- **REQUIRED WORK**
Copy each line of the records that includes "without".

MATERIAL SHOWN section start

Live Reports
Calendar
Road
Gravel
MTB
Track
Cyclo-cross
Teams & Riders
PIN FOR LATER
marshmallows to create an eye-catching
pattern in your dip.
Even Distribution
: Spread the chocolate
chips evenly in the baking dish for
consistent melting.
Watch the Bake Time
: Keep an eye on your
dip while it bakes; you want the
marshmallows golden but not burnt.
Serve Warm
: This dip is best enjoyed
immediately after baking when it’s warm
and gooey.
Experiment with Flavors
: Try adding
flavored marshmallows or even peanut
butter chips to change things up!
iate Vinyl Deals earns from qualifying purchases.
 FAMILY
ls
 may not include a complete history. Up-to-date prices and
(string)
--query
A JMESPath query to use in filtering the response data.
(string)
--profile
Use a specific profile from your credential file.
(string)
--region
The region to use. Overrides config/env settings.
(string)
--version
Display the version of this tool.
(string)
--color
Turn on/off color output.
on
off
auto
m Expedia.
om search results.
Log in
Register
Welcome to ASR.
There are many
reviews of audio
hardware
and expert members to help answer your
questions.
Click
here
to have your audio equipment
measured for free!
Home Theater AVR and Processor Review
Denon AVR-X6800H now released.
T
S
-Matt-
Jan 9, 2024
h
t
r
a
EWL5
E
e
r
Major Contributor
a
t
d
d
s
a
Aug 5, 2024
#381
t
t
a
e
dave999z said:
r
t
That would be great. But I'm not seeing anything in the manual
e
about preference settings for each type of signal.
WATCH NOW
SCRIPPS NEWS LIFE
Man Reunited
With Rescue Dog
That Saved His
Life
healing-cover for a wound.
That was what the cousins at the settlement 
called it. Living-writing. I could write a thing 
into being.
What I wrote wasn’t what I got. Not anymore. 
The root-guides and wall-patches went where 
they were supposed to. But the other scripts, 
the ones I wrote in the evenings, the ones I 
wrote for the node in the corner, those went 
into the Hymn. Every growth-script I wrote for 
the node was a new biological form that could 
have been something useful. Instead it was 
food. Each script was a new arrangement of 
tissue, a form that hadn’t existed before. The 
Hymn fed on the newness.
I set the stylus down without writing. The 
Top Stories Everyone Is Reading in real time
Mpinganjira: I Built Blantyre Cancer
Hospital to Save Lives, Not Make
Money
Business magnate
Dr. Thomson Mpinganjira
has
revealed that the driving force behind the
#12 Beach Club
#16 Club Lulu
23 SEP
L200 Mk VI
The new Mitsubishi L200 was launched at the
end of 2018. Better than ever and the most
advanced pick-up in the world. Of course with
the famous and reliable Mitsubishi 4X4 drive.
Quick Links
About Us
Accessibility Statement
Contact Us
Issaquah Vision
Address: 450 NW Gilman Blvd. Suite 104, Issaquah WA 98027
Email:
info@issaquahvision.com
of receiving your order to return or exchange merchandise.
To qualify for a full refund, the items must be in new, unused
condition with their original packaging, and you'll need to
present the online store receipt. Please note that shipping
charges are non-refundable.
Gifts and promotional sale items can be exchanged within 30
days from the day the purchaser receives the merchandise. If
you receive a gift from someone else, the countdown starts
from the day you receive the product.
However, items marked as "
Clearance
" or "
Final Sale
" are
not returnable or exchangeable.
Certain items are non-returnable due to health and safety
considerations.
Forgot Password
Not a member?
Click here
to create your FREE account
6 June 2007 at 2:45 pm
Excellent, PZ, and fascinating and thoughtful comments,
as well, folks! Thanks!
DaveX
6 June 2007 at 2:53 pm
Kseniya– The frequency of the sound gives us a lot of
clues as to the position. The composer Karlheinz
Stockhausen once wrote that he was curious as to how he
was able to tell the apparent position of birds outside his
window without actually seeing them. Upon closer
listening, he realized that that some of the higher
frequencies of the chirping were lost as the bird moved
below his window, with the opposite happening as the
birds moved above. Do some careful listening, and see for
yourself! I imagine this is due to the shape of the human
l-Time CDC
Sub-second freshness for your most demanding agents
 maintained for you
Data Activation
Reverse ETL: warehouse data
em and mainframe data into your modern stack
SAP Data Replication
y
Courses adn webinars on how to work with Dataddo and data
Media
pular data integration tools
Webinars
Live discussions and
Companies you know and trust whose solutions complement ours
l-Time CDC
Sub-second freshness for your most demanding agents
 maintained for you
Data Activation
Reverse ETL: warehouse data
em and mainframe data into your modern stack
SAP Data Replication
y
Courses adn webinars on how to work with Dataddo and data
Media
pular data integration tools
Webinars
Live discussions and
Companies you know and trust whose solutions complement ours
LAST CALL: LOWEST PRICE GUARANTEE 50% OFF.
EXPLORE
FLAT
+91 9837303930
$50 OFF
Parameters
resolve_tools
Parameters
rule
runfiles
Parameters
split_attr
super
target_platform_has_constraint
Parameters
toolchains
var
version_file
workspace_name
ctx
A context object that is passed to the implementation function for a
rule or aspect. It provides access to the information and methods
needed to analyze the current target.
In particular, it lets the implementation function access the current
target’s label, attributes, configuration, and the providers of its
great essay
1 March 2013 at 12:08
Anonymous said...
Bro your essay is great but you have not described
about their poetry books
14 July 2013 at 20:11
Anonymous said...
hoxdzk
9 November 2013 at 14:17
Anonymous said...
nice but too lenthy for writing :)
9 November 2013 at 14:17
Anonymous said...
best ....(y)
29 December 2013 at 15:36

MATERIAL SHOWN section end

- **RESULT OF THIS TASK**
I set the stylus down without writing. The 
window without actually seeing them. Upon closer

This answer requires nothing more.